No signup. No payment. No installation of binaries. Refreshed hourly from public sources — every published node has demonstrably forwarded real HTTP traffic through sing-box minutes ago.
Free VPN subscriptions · free proxy list · free v2ray / clash / sing-box · VLESS / Reality / VMess / Trojan / Shadowsocks / Hysteria2 · hourly refreshed · HTTP-over-proxy verified · by country
💡 Why This Project?
Every "free VPN" list on GitHub is either stale, full of dead nodes, or asks you to install a sketchy binary. This repo goes further than anything else you'll find — we don't just check that a node answers the phone, we actually push HTTP traffic through it with sing-box and confirm a 204 comes back, minutes before publishing. You get 3 portable subscription files — drop them into Clash, sing-box, or v2rayN and go.

____

» **EXERCISE 1**
Write out the passage of the free VPN project description starting at "No signup. No" and ending at "sing-box minutes ago.".

(Transcribed page contents)
____

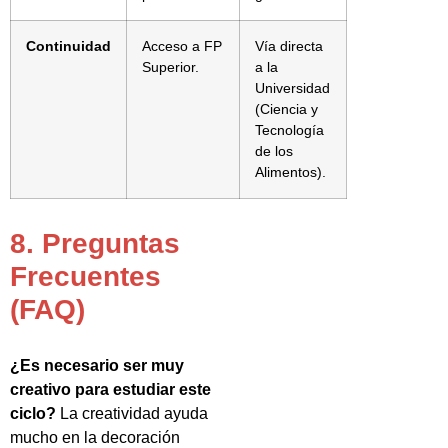
Continuidad
Acceso a FP
Vía directa
Superior.
a la
Universidad
(Ciencia y
Tecnología
de los
Alimentos).
8. Preguntas
Frecuentes
(FAQ)
¿Es necesario ser muy
creativo para estudiar este
ciclo?
La creatividad ayuda
mucho en la decoración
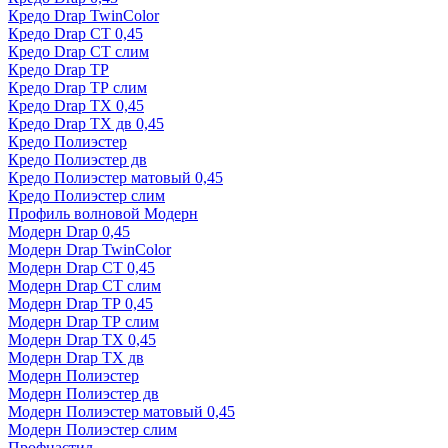
Кредо Drap TwinColor
Кредо Drap СТ 0,45
Кредо Drap СТ слим
Кредо Drap ТР
Кредо Drap ТР слим
Кредо Drap ТХ 0,45
Кредо Drap ТХ дв 0,45
Кредо Полиэстер
Кредо Полиэстер дв
Кредо Полиэстер матовый 0,45
Кредо Полиэстер слим
Профиль волновой Модерн
Модерн Drap 0,45
Модерн Drap TwinColor
Модерн Drap СТ 0,45
Модерн Drap СТ слим
Модерн Drap ТР 0,45
Модерн Drap ТР слим
Модерн Drap ТХ 0,45
Модерн Drap ТХ дв
Модерн Полиэстер
Модерн Полиэстер дв
Модерн Полиэстер матовый 0,45
Модерн Полиэстер слим
Профнастил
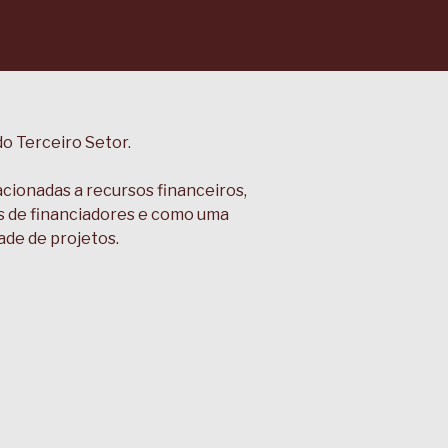
o Terceiro Setor.
lacionadas a recursos financeiros,
as de financiadores e como uma
ade de projetos.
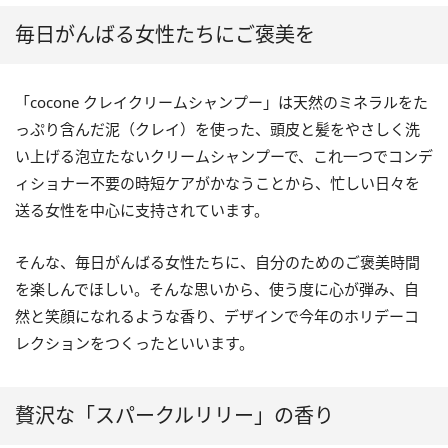
毎日がんばる女性たちにご褒美を
「cocone クレイクリームシャンプー」は天然のミネラルをた
っぷり含んだ泥（クレイ）を使った、頭皮と髪をやさしく洗
い上げる泡立たないクリームシャンプーで、これ一つでコンデ
ィショナー不要の時短ケアがかなうことから、忙しい日々を
送る女性を中心に支持されています。
そんな、毎日がんばる女性たちに、自分のためのご褒美時間
を楽しんでほしい。そんな思いから、使う度に心が弾み、自
然と笑顔になれるような香り、デザインで今年のホリデーコ
レクションをつくったといいます。
贅沢な「スパークルリリー」の香り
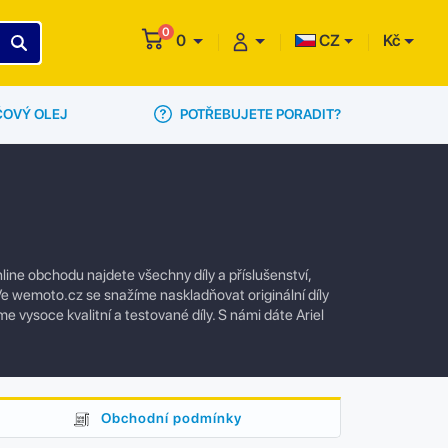
0
0
CZ
Kč
POTŘEBUJETE PORADIT?
ČOVÝ OLEJ
ine obchodu najdete všechny díly a příslušenství,
e wemoto.cz se snažíme naskladňovat originální díly
e vysoce kvalitní a testované díly. S námi dáte Ariel
Obchodní podmínky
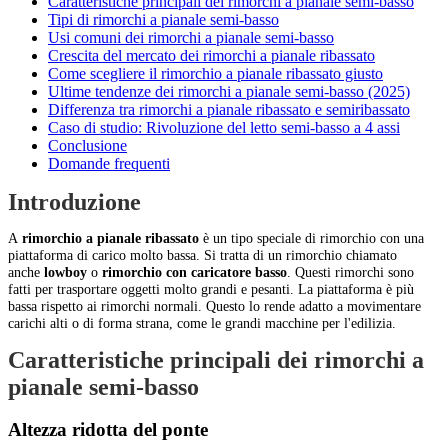
Caratteristiche principali dei rimorchi a pianale semi-basso
Tipi di rimorchi a pianale semi-basso
Usi comuni dei rimorchi a pianale semi-basso
Crescita del mercato dei rimorchi a pianale ribassato
Come scegliere il rimorchio a pianale ribassato giusto
Ultime tendenze dei rimorchi a pianale semi-basso (2025)
Differenza tra rimorchi a pianale ribassato e semiribassato
Caso di studio: Rivoluzione del letto semi-basso a 4 assi
Conclusione
Domande frequenti
Introduzione
A
rimorchio a pianale ribassato
è un tipo speciale di rimorchio con una
piattaforma di carico molto bassa. Si tratta di un rimorchio chiamato
anche
lowboy
o
rimorchio con caricatore basso
. Questi rimorchi sono
fatti per trasportare oggetti molto grandi e pesanti. La piattaforma è più
bassa rispetto ai rimorchi normali. Questo lo rende adatto a movimentare
carichi alti o di forma strana, come le grandi macchine per l'edilizia.
Caratteristiche principali dei rimorchi a
pianale semi-basso
Altezza ridotta del ponte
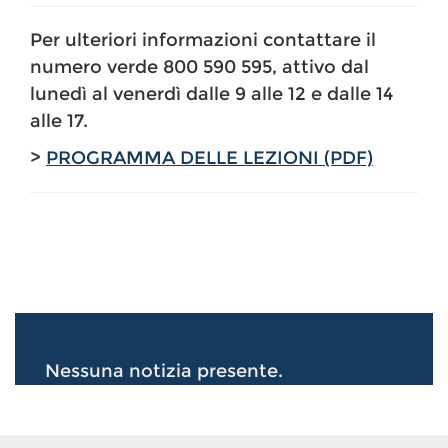
Per ulteriori informazioni contattare il
numero verde 800 590 595, attivo dal
lunedì al venerdì dalle 9 alle 12 e dalle 14
alle 17.
>
PROGRAMMA DELLE LEZIONI (PDF)
Nessuna notizia presente.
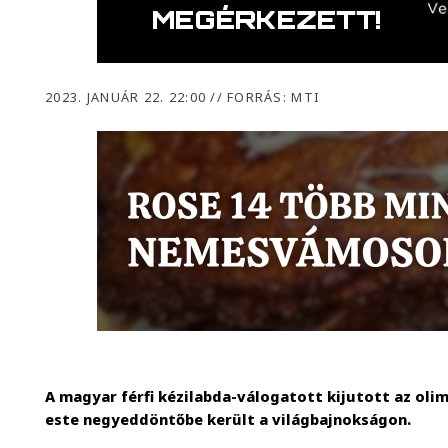
2023. JANUÁR 22. 22:00
//
FORRÁS: MTI
A magyar férfi kézilabda-válogatott kijutott az olim
este negyeddöntőbe került a világbajnokságon.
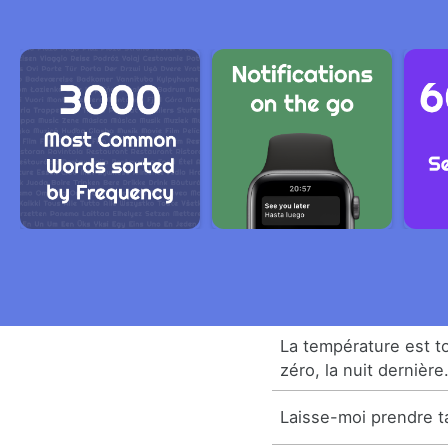
La température est 
zéro, la nuit dernière
Laisse-moi prendre t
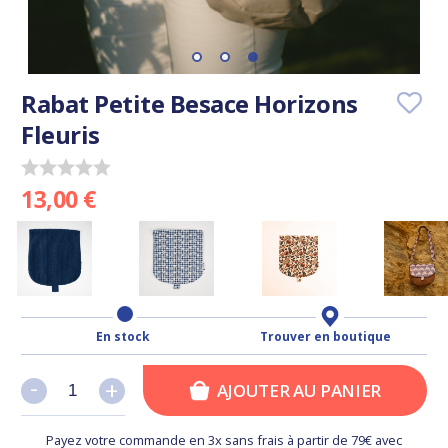
Rabat Petite Besace Horizons
Fleuris
13,00 €
En stock
Trouver en boutique
-
-
+
+
AJOUTER AU PANIER
Payez votre commande en 3x sans frais à partir de 79€ avec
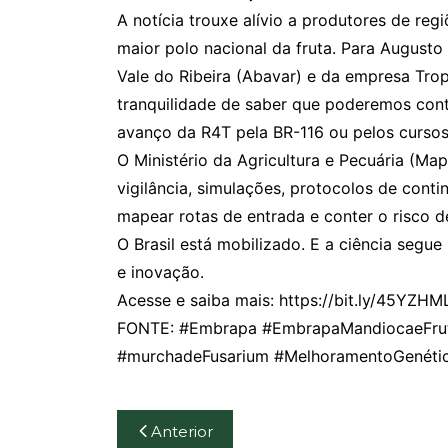
A notícia trouxe alívio a produtores de reg
maior polo nacional da fruta. Para August
Vale do Ribeira (Abavar) e da empresa Trop
tranquilidade de saber que poderemos con
avanço da R4T pela BR-116 ou pelos cursos 
O Ministério da Agricultura e Pecuária (Ma
vigilância, simulações, protocolos de contin
mapear rotas de entrada e conter o risco d
O Brasil está mobilizado. E a ciência segu
e inovação.
Acesse e saiba mais: https://bit.ly/45YZHML 
FONTE: #Embrapa #EmbrapaMandiocaeFruti
#murchadeFusarium #MelhoramentoGenétic
Navegação
Anterior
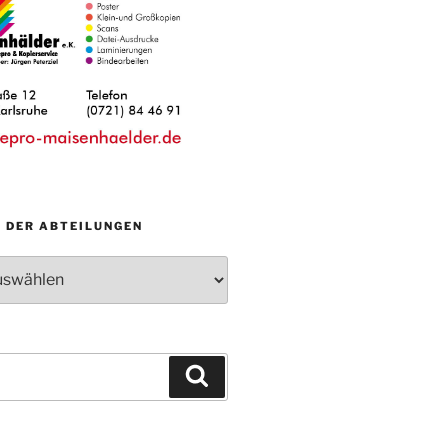
N DER ABTEILUNGEN
Suchen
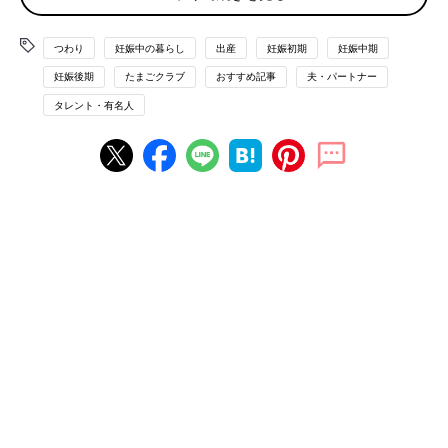
検査ではちょっと不安なことも…。しっかり先生に
つわり
妊娠中の暮らし
出産
妊娠初期
妊娠中期
見てもらい安心しました。
妊娠後期
たまごクラブ
おすすめ記事
夫・パートナー
タレント・有名人
今、妊娠６カ月で、もう胎動もしっかり感じています。私の身長
が175cmで、だんなさんは180cm以上あるので、赤ちゃんも背
が大きいみたい。経腹エコーのときに、先生から太ももの骨が長
くて大きいって言われて。あと鼻が高いって言われました。4D
エコーもやってみて、びっくりするくらいよく見えて、うれしく
なりました。見ていると、くるくるって赤ちゃんがまわっていた
り、へその緒が絡まっちゃったりして、自分の手でよけたりして
いるのも見られて、本当にかわいかったです。
でもちょっと心配なこともあって。超音波検査のときに、心臓の
ところにキラキラって何かが白く光って見えたんですよ。先生も
「あれ？」って言っていて、すごく気になったんですけど、「そ
んなに心配しなくていいですよ」って言われました。その後、超
音波検査の専門の先生にも見てもらったら、何事もないことがわ
かってひと安心しました。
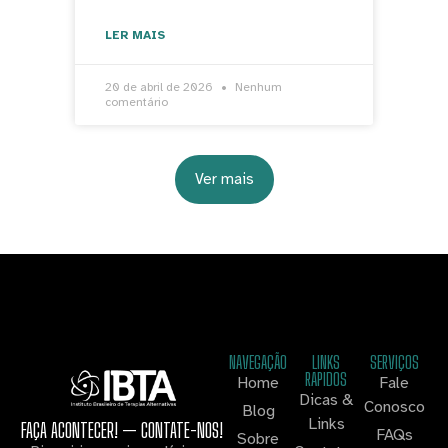
LER MAIS
20 de abril de 2026
Nenhum
comentário
Ver mais
NAVEGAÇÃO
LINKS
SERVIÇOS
RAPIDOS
Home
Fale
Dicas &
Conosco
Blog
Links
FAÇA ACONTECER! — CONTATE-NOS!
FAQs
Sobre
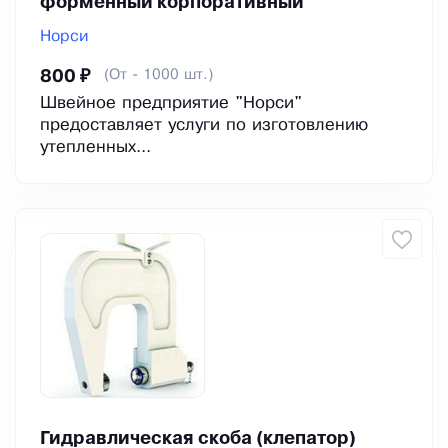
форменный корпоративный
Норси
(От - 1000 шт.)
800 ₽
Швейное предприятие "Норси"
предоставляет услуги по изготовлению
утепленных...
Гидравлическая скоба (клепатор)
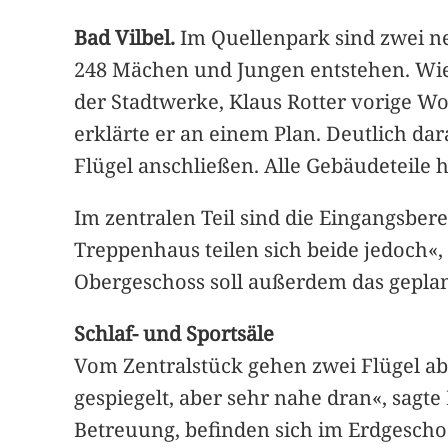
Bad Vilbel.
Im Quellenpark sind zwei ne
248 Mächen und Jungen entstehen. Wie 
der Stadtwerke, Klaus Rotter vorige Wo
erklärte er an einem Plan. Deutlich dara
Flügel anschließen. Alle Gebäudeteile
Im zentralen Teil sind die Eingangsber
Treppenhaus teilen sich beide jedoch«,
Obergeschoss soll außerdem das gepla
Schlaf- und Sportsäle
Vom Zentralstück gehen zwei Flügel ab, 
gespiegelt, aber sehr nahe dran«, sagte 
Betreuung, befinden sich im Erdgescho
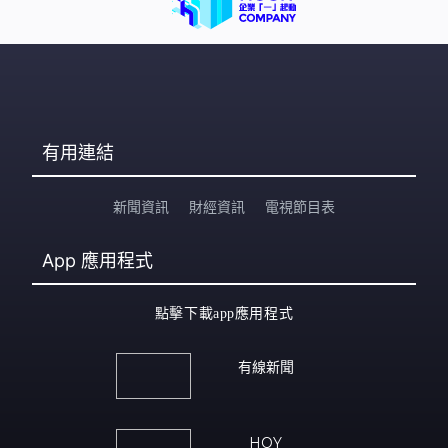
中心緊急應變及項目管理處主任梁耀康：「整體完成初次
劑次的比率估算超過
有用連結
新聞資訊
財經資訊
電視節目表
App
應用程式
點擊下載app應用程式
有線新聞
HOY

____

» **EXERCISE 2**
Reproduce the lines of the records starting at the beginning of the records and ending at the line containing "mucho en la decoración", with both ends included. Omit the pictures from your answer.

» **SOLUTION 1**
No signup. No payment. No installation of binaries. Refreshed hourly from public sources — every published node has demonstrably forwarded real HTTP traffic through sing-box minutes ago.

» **SOLUTION 2**
Continuidad
Acceso a FP
Vía directa
Superior.
a la
Universidad
(Ciencia y
Tecnología
de los
Alimentos).
8. Preguntas
Frecuentes
(FAQ)
¿Es necesario ser muy
creativo para estudiar este
ciclo?
La creatividad ayuda
mucho en la decoración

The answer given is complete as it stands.